[[ Extracted text, beginning ]]
PREDESTINATION
It is not easy for the mind to
dwell upon this term, without it being influenced by the word "destiny".
Destiny calls up the idea of
fate, inexorable and unalterable, and so, we have this statement in the
Westminster Confession:
"That the number of the predestinated to life, and of those foreordained to
death, is so certain and
definite, that it cannot be either
increased or diminished".
It is difficult to see how any one holding such a doctrine,, could ever preach
the gospel of salvation,
could ever contemplate the "plucking"
of even "one brand from the burning" or why anyone should
bother to preach at all. The
overshadowing of the word "destiny" is plainly marked in this Confession,
and many of the advocates of
Calvinism are Necessitarians. In a letter to Archbishop Cranmer, the
reformer, Melancthon
complained:
"At the commencement of our Reformation, the Stoical disputations among our
people concerning
FATE were too horrible".
[[ Extracted text, end ]]
[[ Raw data, beginning ]]
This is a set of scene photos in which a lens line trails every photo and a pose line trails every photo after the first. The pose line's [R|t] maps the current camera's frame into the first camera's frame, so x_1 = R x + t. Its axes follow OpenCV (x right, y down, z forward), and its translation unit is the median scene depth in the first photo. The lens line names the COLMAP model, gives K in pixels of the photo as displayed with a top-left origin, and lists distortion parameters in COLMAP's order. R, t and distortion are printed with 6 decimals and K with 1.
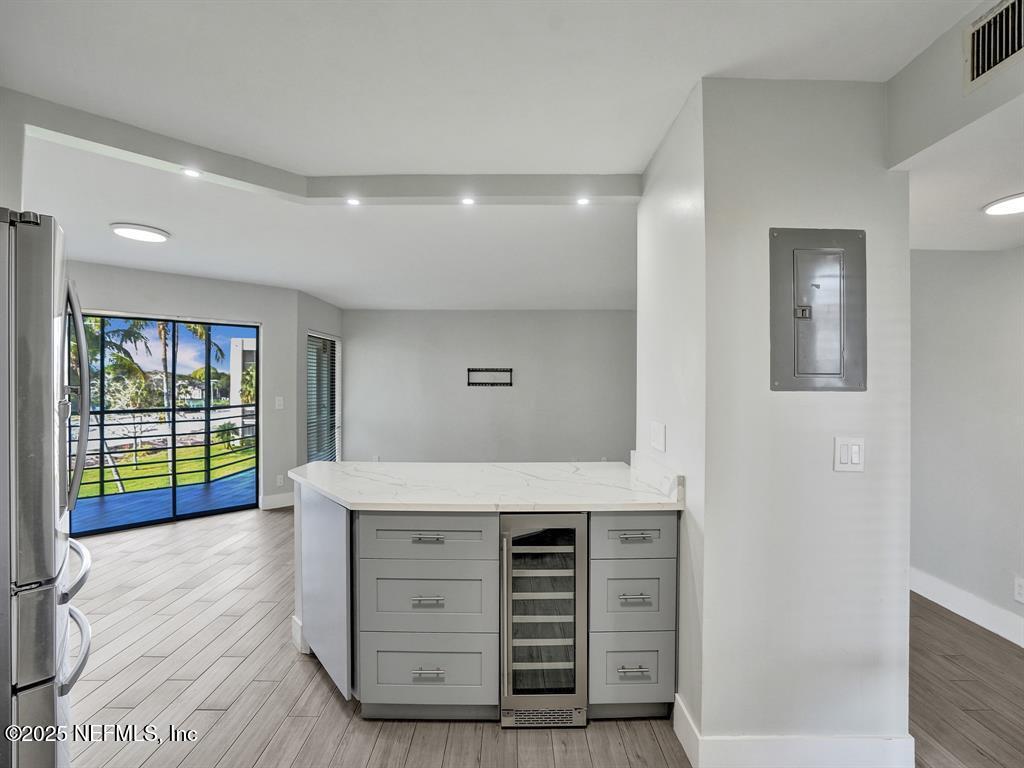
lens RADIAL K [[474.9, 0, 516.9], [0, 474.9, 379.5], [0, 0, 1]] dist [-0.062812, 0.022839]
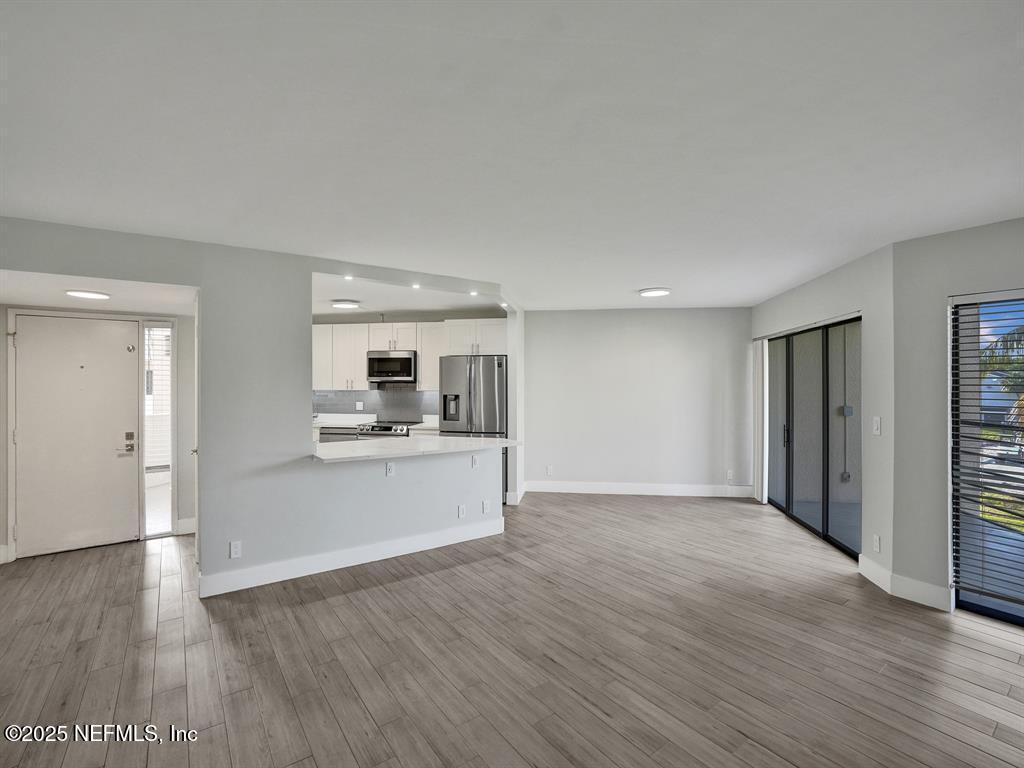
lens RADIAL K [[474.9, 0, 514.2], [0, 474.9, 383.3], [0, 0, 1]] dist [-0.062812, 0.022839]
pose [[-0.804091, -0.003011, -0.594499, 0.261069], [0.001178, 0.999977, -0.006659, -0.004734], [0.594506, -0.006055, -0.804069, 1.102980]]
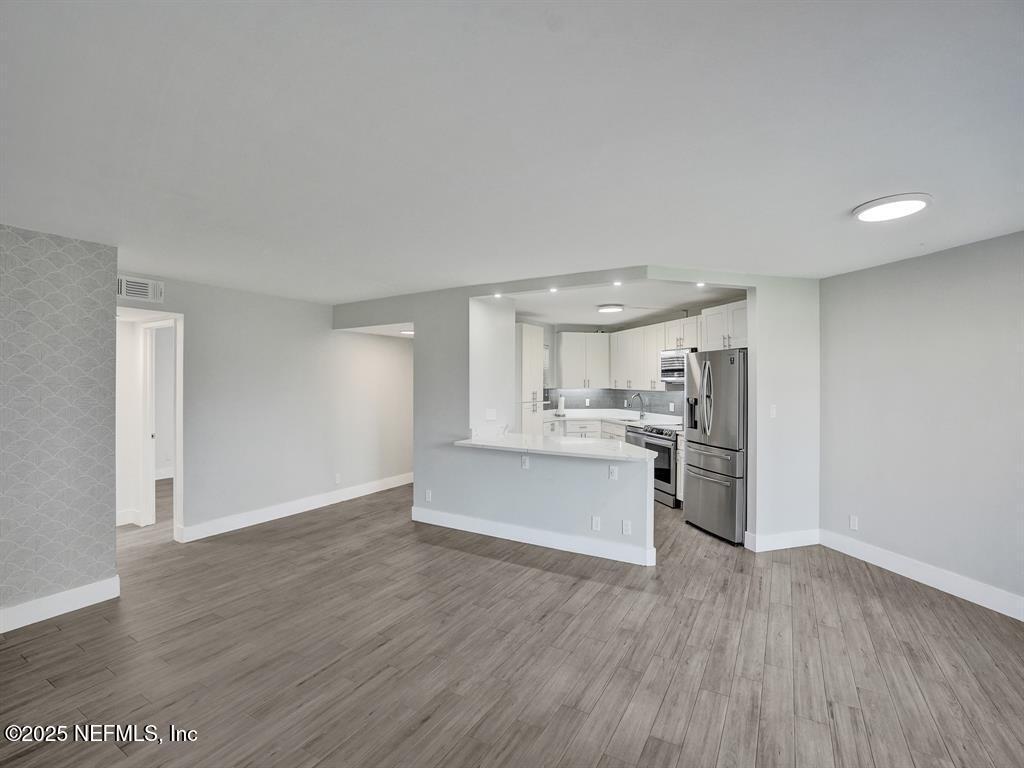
[[ Raw data, end ]]
### Required action
Retype the predestination passage above in full, keeping every word, line break and punctuation mark unchanged.

### Written response
PREDESTINATION
It is not easy for the mind to
dwell upon this term, without it being influenced by the word "destiny".
Destiny calls up the idea of
fate, inexorable and unalterable, and so, we have this statement in the
Westminster Confession:
"That the number of the predestinated to life, and of those foreordained to
death, is so certain and
definite, that it cannot be either
increased or diminished".
It is difficult to see how any one holding such a doctrine,, could ever preach
the gospel of salvation,
could ever contemplate the "plucking"
of even "one brand from the burning" or why anyone should
bother to preach at all. The
overshadowing of the word "destiny" is plainly marked in this Confession,
and many of the advocates of
Calvinism are Necessitarians. In a letter to Archbishop Cranmer, the
reformer, Melancthon
complained:
"At the commencement of our Reformation, the Stoical disputations among our
people concerning
FATE were too horrible".